We achieve cooperation between operating system kernels by assigning
interrupts to corresponding kernels, and only one kernel could write
commands to the peripheral.

> >
> > We dynamically select the operating system kernel controlling the
> > target peripheral based on the task at hand, which looks more like a
> > software behavior rather than hardware behavior to me. I agree that we
> > might need a firmware description for "whether another operating
> > system exists for this peripheral", but we also need to store the
> > information about "whether another operating system is actively using
> > this peripheral". To me, the latter one looks more like a sysfs entry
> > rather than a firmware description as it's not determined statically.
>
> I can understand why moving this sort of decisions to user-space might
> sound appealing, but it also seems like if the peripheral is going to be
> "stolen" away from Linux, then maybe Linux should not be managing it at
> all, e.g.: unbind the device from its driver, and then rebind it when
> Linux needs to use it.
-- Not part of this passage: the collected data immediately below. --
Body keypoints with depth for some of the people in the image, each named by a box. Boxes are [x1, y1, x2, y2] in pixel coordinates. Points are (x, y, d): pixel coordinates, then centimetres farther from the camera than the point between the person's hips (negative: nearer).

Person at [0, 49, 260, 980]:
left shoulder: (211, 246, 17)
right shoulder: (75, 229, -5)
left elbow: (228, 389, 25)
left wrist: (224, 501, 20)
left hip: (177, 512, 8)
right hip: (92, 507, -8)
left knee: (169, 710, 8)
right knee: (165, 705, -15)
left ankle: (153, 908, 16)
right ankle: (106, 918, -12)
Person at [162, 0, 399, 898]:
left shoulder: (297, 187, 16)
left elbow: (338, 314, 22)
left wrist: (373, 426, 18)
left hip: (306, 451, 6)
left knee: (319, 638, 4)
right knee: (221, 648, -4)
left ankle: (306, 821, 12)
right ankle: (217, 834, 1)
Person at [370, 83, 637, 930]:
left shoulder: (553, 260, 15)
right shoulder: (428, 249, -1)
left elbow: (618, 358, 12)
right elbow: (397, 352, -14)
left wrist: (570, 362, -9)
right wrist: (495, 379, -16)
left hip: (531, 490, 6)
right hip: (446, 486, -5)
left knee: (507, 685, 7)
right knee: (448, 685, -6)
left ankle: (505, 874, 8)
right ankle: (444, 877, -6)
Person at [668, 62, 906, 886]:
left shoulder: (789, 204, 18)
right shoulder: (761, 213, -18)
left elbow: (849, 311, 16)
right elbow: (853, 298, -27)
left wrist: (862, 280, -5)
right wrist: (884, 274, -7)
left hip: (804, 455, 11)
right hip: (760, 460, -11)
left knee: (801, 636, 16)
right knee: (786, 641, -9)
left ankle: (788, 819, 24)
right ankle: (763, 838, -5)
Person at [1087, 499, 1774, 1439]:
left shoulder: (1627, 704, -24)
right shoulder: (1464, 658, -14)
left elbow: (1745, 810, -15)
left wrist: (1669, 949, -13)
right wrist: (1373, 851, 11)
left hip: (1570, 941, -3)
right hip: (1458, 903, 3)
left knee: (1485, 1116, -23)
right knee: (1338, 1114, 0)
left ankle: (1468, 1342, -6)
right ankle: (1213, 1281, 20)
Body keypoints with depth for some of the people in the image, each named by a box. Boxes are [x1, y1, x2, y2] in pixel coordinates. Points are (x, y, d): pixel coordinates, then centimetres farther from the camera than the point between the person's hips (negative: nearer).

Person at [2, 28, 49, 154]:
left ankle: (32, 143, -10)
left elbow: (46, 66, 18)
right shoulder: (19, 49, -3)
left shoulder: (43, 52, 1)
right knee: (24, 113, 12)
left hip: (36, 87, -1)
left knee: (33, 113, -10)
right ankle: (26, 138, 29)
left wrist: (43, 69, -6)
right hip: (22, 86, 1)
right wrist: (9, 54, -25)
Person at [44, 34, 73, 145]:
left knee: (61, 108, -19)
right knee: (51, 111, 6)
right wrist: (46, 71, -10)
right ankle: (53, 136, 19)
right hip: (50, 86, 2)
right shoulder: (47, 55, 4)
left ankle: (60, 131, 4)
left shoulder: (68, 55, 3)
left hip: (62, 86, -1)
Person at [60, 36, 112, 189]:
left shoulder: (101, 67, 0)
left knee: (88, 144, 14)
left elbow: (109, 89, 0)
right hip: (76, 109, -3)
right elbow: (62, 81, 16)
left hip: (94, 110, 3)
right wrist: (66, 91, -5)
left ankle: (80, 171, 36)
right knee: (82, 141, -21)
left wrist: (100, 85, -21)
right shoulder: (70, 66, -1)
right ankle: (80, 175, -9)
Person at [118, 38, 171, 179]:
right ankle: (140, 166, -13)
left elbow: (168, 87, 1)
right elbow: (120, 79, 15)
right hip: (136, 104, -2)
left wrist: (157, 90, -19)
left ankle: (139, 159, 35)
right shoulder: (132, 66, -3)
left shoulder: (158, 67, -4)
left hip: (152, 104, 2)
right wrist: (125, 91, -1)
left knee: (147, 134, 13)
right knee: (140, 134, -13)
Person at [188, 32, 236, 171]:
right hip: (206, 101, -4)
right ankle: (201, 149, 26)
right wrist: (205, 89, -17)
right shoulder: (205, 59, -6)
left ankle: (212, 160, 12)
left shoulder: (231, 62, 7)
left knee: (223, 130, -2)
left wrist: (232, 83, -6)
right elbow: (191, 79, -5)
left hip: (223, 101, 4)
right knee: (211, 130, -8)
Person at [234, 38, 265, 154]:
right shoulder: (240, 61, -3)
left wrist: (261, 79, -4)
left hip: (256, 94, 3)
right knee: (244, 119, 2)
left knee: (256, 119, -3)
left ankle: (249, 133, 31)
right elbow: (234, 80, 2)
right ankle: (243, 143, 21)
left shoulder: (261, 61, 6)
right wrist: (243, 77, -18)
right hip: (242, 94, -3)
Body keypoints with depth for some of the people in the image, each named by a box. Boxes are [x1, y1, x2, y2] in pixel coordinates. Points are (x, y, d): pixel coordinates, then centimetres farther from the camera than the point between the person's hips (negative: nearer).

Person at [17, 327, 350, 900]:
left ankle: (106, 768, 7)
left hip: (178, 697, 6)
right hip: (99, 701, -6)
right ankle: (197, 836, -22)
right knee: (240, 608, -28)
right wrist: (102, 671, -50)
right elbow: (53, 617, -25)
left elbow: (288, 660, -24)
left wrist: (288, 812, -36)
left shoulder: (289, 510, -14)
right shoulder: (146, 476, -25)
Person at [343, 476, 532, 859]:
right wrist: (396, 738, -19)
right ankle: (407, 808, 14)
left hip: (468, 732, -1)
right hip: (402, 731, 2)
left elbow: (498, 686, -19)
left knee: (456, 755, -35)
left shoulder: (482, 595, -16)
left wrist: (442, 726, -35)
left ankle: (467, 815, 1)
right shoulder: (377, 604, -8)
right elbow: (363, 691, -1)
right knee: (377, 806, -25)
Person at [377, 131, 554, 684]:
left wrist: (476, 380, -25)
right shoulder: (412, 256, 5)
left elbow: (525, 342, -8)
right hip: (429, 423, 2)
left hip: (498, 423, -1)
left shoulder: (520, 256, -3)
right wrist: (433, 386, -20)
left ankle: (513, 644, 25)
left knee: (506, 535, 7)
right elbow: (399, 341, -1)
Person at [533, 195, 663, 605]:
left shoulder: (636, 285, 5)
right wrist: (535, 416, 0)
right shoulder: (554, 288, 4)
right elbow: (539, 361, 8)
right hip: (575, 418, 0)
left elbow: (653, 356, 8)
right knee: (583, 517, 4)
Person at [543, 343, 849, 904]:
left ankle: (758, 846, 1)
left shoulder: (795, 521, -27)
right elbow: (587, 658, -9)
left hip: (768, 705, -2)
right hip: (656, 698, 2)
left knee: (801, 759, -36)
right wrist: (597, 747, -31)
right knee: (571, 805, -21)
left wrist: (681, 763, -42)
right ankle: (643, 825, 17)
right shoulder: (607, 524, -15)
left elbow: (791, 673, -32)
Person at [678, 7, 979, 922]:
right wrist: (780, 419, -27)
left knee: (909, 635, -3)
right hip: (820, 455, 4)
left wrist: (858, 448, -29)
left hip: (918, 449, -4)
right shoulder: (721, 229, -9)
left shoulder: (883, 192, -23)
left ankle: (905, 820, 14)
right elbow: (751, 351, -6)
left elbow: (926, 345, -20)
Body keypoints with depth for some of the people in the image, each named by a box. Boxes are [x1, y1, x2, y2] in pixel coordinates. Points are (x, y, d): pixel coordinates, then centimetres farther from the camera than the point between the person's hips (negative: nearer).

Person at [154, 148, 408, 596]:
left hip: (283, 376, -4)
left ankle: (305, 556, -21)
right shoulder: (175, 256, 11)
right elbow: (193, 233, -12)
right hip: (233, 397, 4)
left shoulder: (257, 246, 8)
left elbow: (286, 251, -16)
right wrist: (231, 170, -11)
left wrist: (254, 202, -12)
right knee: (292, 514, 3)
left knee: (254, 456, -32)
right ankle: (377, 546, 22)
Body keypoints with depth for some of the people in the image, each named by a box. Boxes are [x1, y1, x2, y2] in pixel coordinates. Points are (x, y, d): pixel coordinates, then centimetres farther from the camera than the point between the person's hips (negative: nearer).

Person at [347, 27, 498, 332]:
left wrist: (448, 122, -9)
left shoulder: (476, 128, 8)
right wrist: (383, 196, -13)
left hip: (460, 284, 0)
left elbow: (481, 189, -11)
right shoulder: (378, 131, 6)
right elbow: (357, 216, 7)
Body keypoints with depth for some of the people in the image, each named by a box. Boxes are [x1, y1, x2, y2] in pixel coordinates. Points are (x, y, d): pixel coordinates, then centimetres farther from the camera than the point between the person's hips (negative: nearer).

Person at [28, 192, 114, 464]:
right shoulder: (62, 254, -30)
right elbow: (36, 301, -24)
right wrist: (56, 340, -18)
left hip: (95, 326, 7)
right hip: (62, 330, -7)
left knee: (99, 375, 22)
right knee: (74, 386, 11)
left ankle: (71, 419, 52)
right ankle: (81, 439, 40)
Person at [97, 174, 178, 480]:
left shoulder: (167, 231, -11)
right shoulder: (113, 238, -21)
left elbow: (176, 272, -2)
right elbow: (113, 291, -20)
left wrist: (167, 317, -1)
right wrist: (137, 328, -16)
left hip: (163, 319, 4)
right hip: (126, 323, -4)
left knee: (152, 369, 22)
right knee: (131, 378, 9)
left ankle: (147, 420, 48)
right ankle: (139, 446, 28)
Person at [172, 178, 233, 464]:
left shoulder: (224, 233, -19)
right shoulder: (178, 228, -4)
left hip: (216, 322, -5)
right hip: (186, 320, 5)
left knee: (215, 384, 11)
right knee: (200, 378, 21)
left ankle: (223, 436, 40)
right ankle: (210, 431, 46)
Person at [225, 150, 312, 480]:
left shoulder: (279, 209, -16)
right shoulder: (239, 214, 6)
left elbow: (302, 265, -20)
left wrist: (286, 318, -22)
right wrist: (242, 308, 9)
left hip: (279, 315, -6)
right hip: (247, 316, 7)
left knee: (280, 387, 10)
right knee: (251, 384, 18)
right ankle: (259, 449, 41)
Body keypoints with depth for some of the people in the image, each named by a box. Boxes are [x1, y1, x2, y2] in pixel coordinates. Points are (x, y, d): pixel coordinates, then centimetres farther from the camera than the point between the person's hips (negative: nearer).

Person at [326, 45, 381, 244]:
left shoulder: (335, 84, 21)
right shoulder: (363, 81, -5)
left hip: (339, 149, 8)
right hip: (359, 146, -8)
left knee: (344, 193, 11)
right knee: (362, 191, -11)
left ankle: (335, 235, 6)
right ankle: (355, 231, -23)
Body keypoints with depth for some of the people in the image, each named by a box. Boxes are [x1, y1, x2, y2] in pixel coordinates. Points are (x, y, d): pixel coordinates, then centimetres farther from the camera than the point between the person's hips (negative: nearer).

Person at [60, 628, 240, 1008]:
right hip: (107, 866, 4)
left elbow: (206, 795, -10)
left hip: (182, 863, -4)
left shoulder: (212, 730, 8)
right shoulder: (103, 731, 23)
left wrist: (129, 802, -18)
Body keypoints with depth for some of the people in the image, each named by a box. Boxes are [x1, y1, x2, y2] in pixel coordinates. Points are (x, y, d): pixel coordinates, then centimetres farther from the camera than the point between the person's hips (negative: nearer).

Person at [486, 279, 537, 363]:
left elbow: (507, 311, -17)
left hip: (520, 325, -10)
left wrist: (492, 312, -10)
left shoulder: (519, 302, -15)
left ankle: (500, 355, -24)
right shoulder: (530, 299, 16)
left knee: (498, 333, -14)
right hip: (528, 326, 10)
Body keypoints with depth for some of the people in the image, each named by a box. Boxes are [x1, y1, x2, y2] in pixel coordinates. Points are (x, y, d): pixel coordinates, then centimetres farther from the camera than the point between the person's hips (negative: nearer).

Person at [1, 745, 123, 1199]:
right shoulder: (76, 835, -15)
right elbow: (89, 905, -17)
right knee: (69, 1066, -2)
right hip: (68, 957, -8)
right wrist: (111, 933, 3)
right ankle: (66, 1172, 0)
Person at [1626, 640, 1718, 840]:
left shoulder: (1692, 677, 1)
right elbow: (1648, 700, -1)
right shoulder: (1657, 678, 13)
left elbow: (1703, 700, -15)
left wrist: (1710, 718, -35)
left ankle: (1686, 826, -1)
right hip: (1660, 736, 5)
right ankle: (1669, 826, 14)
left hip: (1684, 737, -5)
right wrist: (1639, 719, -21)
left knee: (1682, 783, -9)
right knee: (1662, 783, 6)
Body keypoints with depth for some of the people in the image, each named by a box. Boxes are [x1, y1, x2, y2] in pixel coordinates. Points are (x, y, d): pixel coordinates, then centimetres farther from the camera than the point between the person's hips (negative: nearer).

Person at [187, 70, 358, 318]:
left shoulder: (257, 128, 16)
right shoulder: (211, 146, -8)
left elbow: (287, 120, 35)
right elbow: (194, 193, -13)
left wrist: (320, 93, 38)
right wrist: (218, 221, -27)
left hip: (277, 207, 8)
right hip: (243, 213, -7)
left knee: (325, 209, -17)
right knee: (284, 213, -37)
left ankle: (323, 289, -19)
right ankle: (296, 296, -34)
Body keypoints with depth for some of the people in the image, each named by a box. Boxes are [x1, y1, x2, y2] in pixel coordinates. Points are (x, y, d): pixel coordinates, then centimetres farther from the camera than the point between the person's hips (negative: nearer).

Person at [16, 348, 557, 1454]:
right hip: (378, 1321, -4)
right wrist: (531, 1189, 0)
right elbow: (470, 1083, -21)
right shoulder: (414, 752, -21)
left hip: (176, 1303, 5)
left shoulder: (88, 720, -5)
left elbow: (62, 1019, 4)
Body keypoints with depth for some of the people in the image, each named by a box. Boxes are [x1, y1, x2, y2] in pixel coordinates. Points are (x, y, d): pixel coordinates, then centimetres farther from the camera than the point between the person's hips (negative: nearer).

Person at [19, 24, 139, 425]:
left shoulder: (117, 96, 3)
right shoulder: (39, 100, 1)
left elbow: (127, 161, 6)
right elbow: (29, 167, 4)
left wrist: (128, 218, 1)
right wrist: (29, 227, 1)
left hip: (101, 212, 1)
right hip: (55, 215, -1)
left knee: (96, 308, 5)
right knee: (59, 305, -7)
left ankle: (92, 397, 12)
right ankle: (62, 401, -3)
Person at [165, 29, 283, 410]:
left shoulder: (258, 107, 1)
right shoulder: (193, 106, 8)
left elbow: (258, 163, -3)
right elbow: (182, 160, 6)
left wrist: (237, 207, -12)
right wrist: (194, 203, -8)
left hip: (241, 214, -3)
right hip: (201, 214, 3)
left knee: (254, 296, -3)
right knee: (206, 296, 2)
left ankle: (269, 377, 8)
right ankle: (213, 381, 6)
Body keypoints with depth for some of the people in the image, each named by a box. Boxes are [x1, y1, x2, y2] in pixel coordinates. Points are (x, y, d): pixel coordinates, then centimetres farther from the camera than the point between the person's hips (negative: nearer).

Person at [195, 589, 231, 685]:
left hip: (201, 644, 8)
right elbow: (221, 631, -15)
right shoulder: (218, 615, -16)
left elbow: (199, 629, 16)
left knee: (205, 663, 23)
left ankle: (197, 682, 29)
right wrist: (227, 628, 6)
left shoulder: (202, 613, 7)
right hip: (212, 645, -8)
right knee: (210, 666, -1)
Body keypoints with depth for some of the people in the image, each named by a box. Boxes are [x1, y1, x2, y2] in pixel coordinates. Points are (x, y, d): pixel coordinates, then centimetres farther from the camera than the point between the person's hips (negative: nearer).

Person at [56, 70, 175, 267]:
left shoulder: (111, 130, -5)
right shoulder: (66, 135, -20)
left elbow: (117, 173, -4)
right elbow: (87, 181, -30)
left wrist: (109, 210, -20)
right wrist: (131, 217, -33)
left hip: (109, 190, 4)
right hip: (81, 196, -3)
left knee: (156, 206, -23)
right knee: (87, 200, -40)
You would have to write your drivers such that
> they can skip the peripheral's initialization if you need to preserve
> state from the previous agent after an ownership change for instance?
>
> I do not think you are painting a full picture of your use case,
> hopefully not intentionally but at first glance it sounds like you need
> a combination of kernel-level changes to your drivers, and possibly more.
>
> Seems like more details need to be provided about the overall intended
> use cases such that people can guide you with a fuller picture of the
> use cases.
> --
> Florian
>

Let me introduce the scenario of our real-world use case. The
peripheral (controller) can issue multiple interrupts, which are
handled respectively by two operating system kernels (Linux and a
non-Linux). In addition, only one kernel can issue commands to the
peripheral. Although we have successfully distributed control of this
peripheral between the kernels, Linux's system power management still
applies power transition rules to the entire peripheral without
awareness of the other kernel's activity. In other words, the Linux
kernel has partial responsibility for the peripheral's functionality,
but its power management decisions affect the entire peripheral. This
can potentially interfere with the non-Linux kernel's operations.

We want to introduce a mechanism that allows the Linux kernel to make
power transitions for the peripheral based on whether the other
operating system kernel is actively using it. To achieve this, we
propose this patch that adds a sysfs attribute, providing the Linux
kernel with the necessary information.